It’s part of the institute’s Louis Comfort Tiffany exhibit, on view through Sept. 8. “To see this Tiffany glass in person, you really understand why it is the pinnacle of stained glass,” said Anna D’Ambrosio, MWP president. “He was painting with color and light in 3-D.”

The exhibit – a traveling show that was last at the Figge Art Museum in Davenport, Iowa – contains 60 pieces from the private Driehaus collection in Chicago, including the “River of Life” window.

In 2013, a smaller exhibit of Tiffany glass, including seven Angel windows taken from a Swedish church, came through the museum. “We had such a wonderful response that a larger exhibition of his other glass was an obvious choice,” she said.

The Driehaus collection includes stained-glass windows, lampshades, art glass and vases. “We wanted to show the whole breadth of what was being produced,” she said. “These pieces span the works of his career. No one accomplished what he did.”

What makes Tiffany glass so remarkable, she said, is that unlike most stained glass, which is painted on, all the effects and colors are in the glass themselves. “All the colors and textures, the shading, those techniques were all created by Tiffany studios for Tiffany studios. The only time he used paint was on faces and hands.”

In windows, for instance, glass would be layered to give the desired effects of light and shading.

The Corning Museum of Glass’ “Hot Glass Road Show” performs Friday through Sunday Aug. 11 at the MWP Institute.

Her favorites, she said, are some of his Floriform vases, all of them inspired, as much of his work was, by nature.

“I was giving a tour and the visitors couldn’t believe they weren’t painted,” she said. “There’s such a delicate variation of color and the stems are so delicate. People think of glass as fragile and hard, but he was able to make it look like the soft petals of a flower.”

The Hot Glass Road Show will end with the “Fire and Ice” party on Friday, Aug. 9, which will include fire dancers and an ice sculpture of Tiffany’s Dragonfly lamp.

That day, there will also be a talk by Dr.
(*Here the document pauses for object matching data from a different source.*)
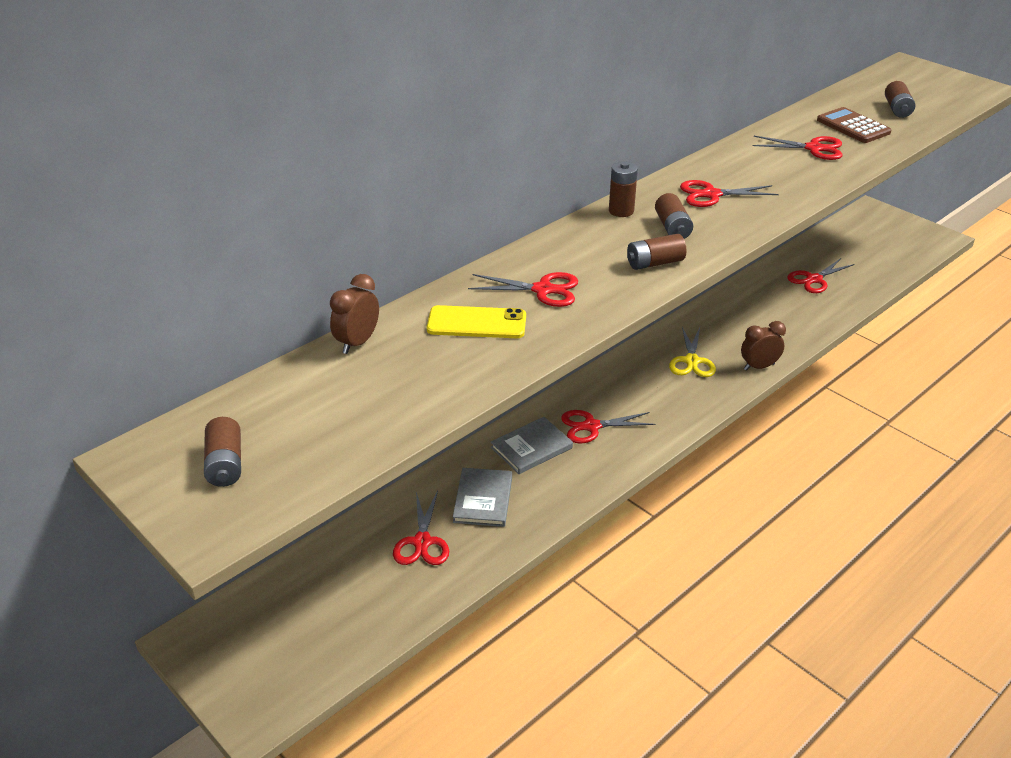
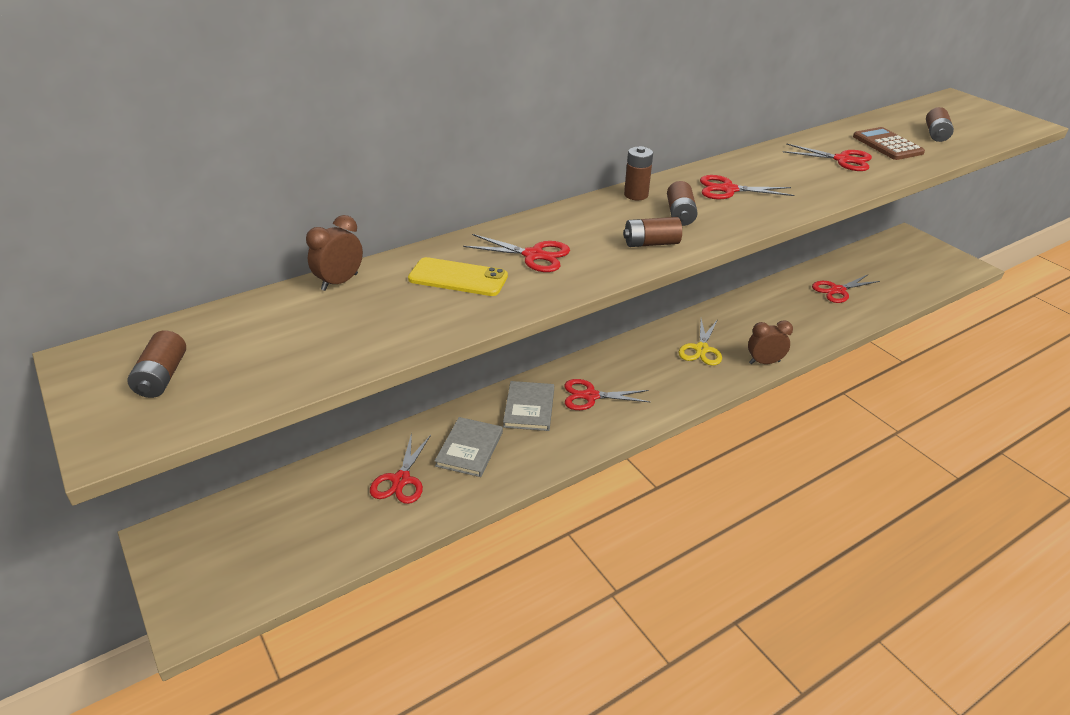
camera: 10 degrees right, 0 degrees up
grey book [491,417,573,474] -> grey book turned 60 degrees counterclockwise [503,381,554,431]

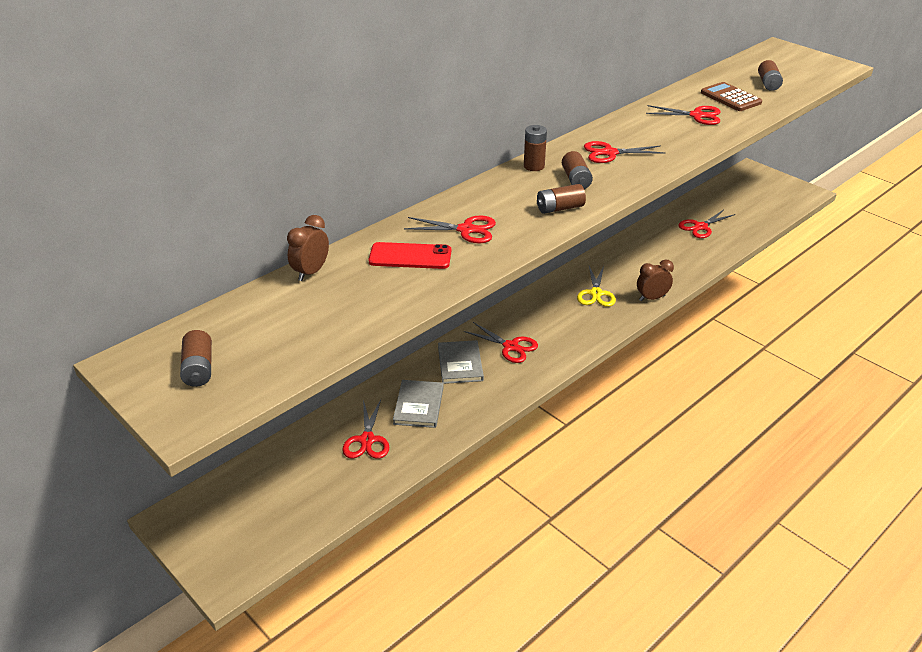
camera: 10 degrees left, 0 degrees up
yellow phone [408,257,508,296] -> red phone [368,242,451,269]
red scissors [564,379,650,410] -> red scissors turned 135 degrees counterclockwise [464,322,538,363]

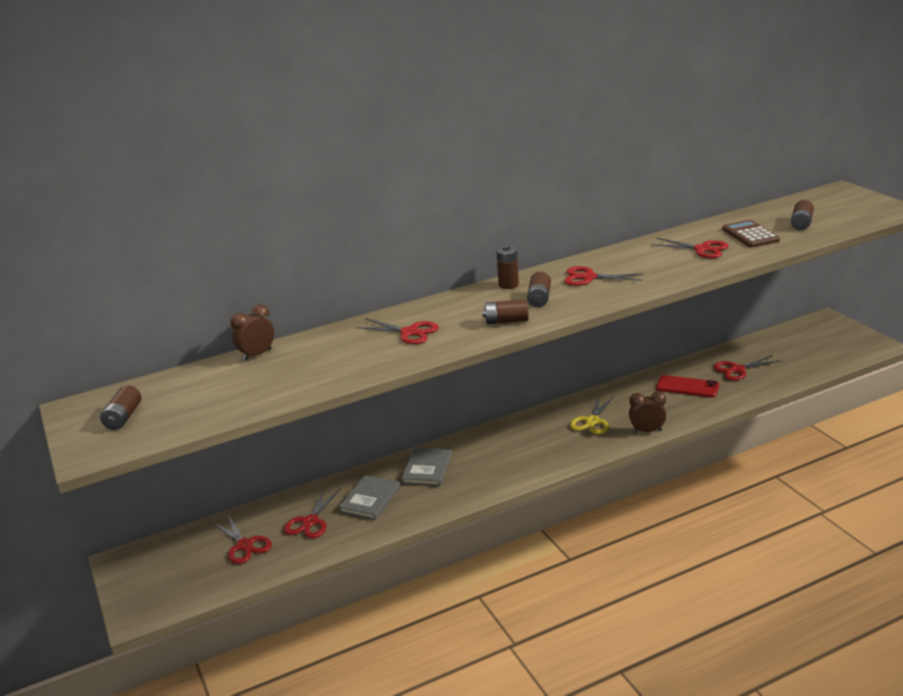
camera: 20 degrees right, 10 degrees down
red phone [368,242,451,269] -> red phone moved to [656,375,719,398]
red scissors [464,322,538,363] -> red scissors moved to [212,515,272,564]

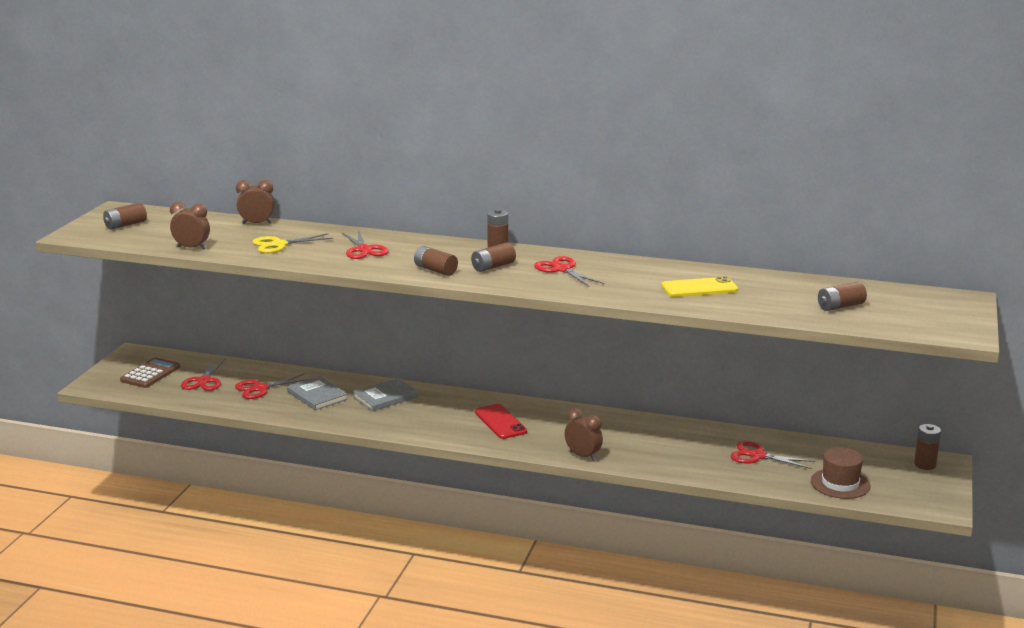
camera: 40 degrees right, 5 degrees down
grey book [339,475,401,520] -> grey book turned 75 degrees clockwise [287,376,348,410]
yellow scissors [570,396,614,434] -> yellow scissors moved to [253,233,333,253]
red scissors [651,238,728,258] -> yellow phone [661,276,738,297]
red phone [656,375,719,398] -> red phone moved to [475,404,527,439]
brown calculator [722,220,780,247] -> brown calculator moved to [120,357,180,388]
none -> brown clock [170,202,210,249]
none -> brown hat [811,447,871,499]
none -> brown battery [914,424,941,470]

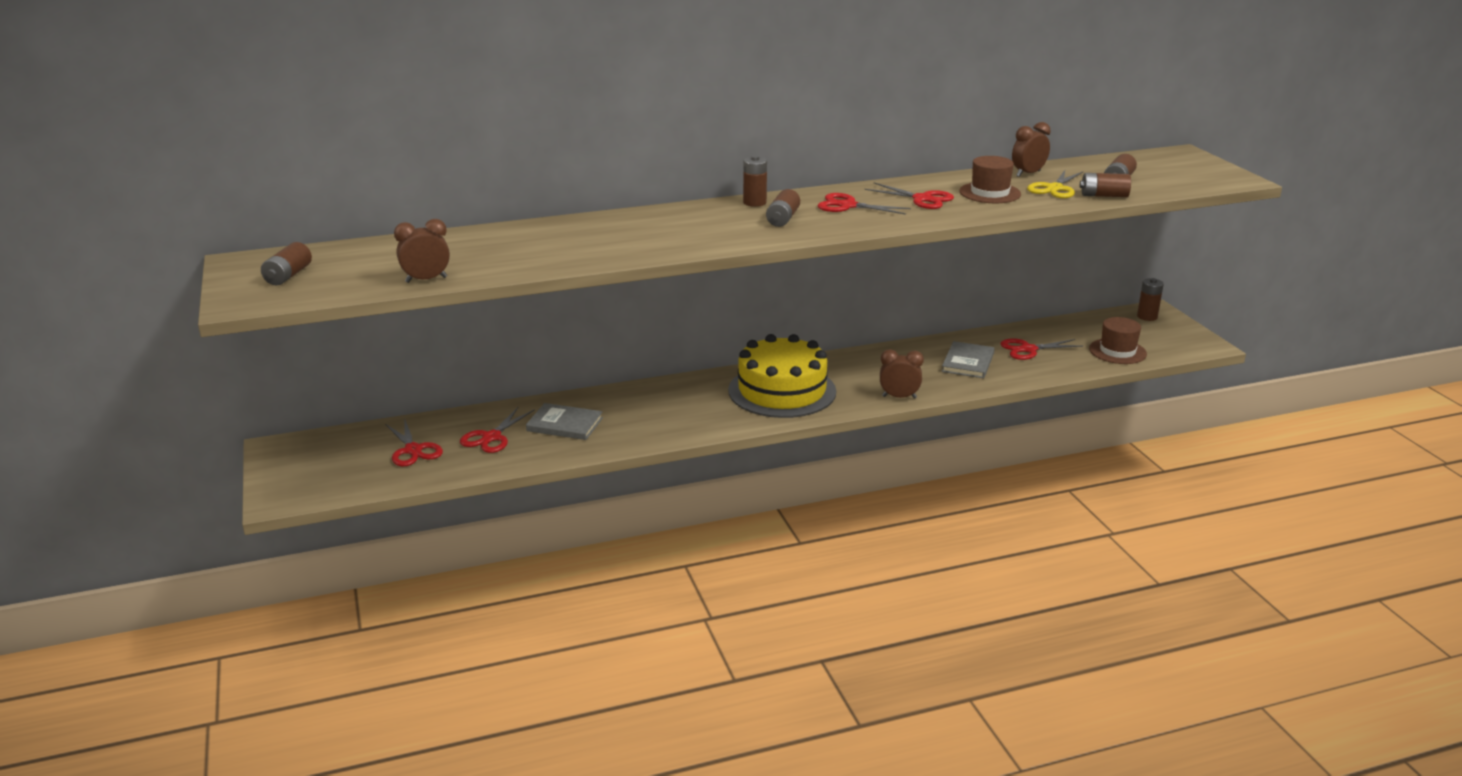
camera: 35 degrees left, 5 degrees up
brown calculator [120,357,180,388] -> none
brown clock [236,180,275,224] -> brown clock moved to [1012,122,1051,177]
yellow scissors [253,233,333,253] -> yellow scissors moved to [1027,170,1084,198]
red scissors [342,229,389,259] -> red scissors moved to [865,183,954,209]
grey book [353,378,418,411] -> grey book moved to [942,341,995,378]
brown battery [414,246,458,276] -> brown battery moved to [1080,173,1131,197]
red phone [475,404,527,439] -> yellow cake [728,334,836,418]
yellow phone [661,276,738,297] -> brown hat [960,156,1021,203]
Martin Eidelberg, co-author of “A New Light on Tiffany: Clara Driscoll and the Tiffany Girls.” “Clair Driscoll headed the Women’s Glass Cutting Department at Tiffany and was one of the primary glass designers,” said D’Ambrosio. “She designed so much of what we think of as Tiffany glass.”

But the exhibit doesn’t have to stay to the museum. Around the Utica area, visitors can see some of Tiffany’s works still in use. “The Auburn Chapel has one, and the Westminster Church has seven,” she said. “Grace Church also has one, and there are several in the capital district.”

In Otsego County, there are two at Christ Church in Cooperstown and seven in Richfield Springs.

“I don’t know how to describe his work,” said D’Ambrosio. “Amazing artistry doesn’t even begin to describe it.”